By the time Nancy returned to the hospital that day, she walked beside Fiona’s stretcher on legs that seemed to be treading water, each step she took was an ordeal. An image flashed in her mind of the dripping clock in the famous Salvador Dali painting: time was melting, all was surreal.
She walked behind the paramedic she had only recently met. His name was Sean. She remembered he was the same one who came in with Mary Anne Maynard the day she’d been shot. The same one who had just administered so deftly the lifesaving measures to her friend. He was young and steady, and he couldn’t keep his eyes off Fiona.
“We need a transfusion stat! Universal, O negative!” Sean shouted.

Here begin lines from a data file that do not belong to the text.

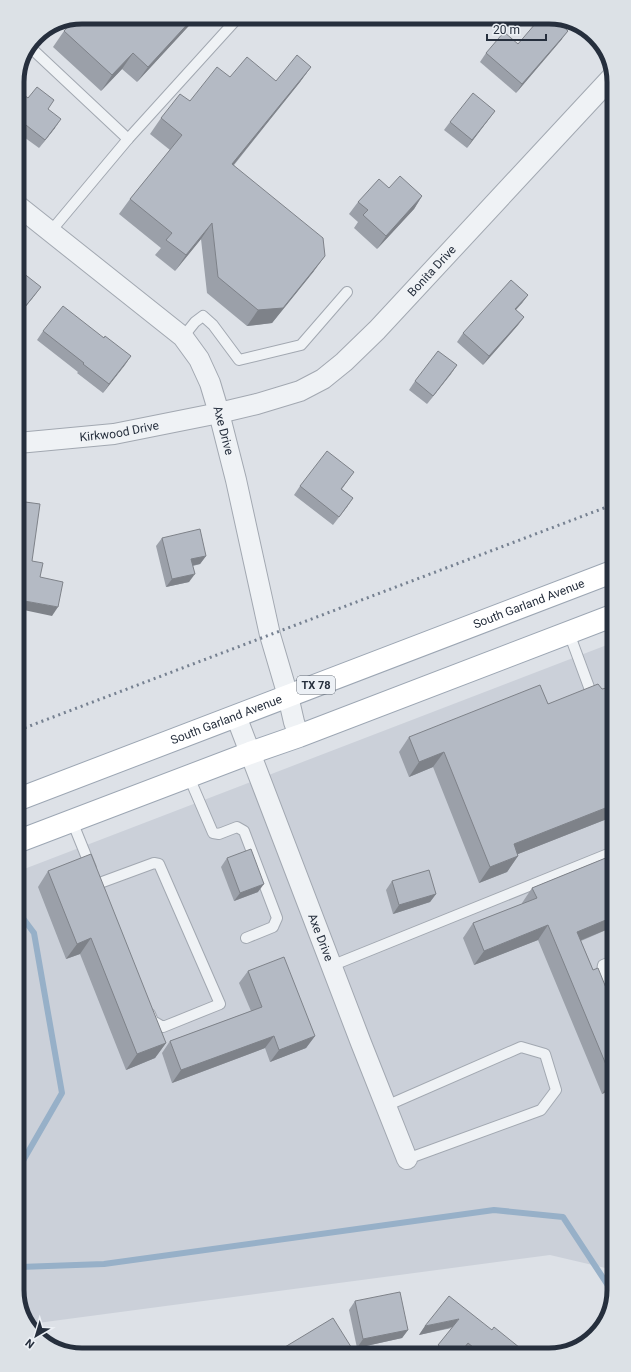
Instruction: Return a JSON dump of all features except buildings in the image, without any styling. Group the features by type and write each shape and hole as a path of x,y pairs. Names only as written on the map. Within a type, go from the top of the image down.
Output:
{"main road":[{"name":"South Garland Avenue","path":"24,797 607,574"},
{"path":"24,839 607,618"}],"street":[{"name":"Bonita Drive","path":"219,413 257,404 300,391 322,379 344,362 377,330 607,81"},
{"name":"Axe Drive","path":"24,209 183,337 200,359 210,383 219,413 238,488 270,635 299,736"},
{"name":"Kirkwood Drive","path":"24,442 114,434 219,413"},
{"name":"Axe Drive","path":"236,716 331,966 407,1159"}],"lane":[{"path":"51,231 128,139 232,24"},
{"path":"34,51 128,139"},
{"path":"183,337 195,322 203,316 213,325 239,360 301,345 347,292"},
{"path":"569,633 593,698"},
{"path":"189,777 213,833 219,834 237,827 244,831 277,918 273,927 246,938"},
{"path":"72,821 99,888 154,863 159,864 220,1004 163,1026 153,1021 148,1007"},
{"path":"331,966 607,854"},
{"path":"607,963 603,965 602,971 607,983"},
{"path":"386,1106 521,1046 545,1054 556,1090 541,1110 407,1159"}],"shaded area":[{"path":"607,645 607,1268 550,1255 56,1321 56,1316 31,1316 25,1301 24,869"}],"waterway":[{"path":"24,920 34,933 62,1093 24,1159"},
{"path":"24,1267 104,1264 494,1210 563,1217 607,1284"}],"railway":[{"path":"24,728 607,507"}]}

It all began when Nancy saw the notification on her cell phone that she had received a call from her friend but no message. Because Nancy was already passing by Fiona’s neighborhood on her way back to the hospital after running a quick errand, she stopped by the house only to see through the window by the side of the front door that Fiona’s cat, Charlie, was crouching by the sofa covered in what she could only assume at the time was red blood. Panicked, she had entered the house through an open sliding glass door in the back and found her friend in the upstairs-master-bathroom tub: her body white and clammy, the water in the tub tainted red-brown. Cocked back on the rim of the freestanding claw-foot tub, Fiona’s head faced the ceiling. The peaceful expression on her face caused a disconcerting jolt of emotion to erupt in Nancy’s gut, and for a moment, she thought she might vomit despite her training.
She called 9-1-1 on her cell, placing it on speaker and setting it aside on the counter next to the sink before wrapping Fiona’s forearm tightly using the belt from a nearby terrycloth bathrobe. She felt the water temperature; it was lukewarm. She checked for a pulse but couldn’t get a reading. She pulled the stopper to drain the tub.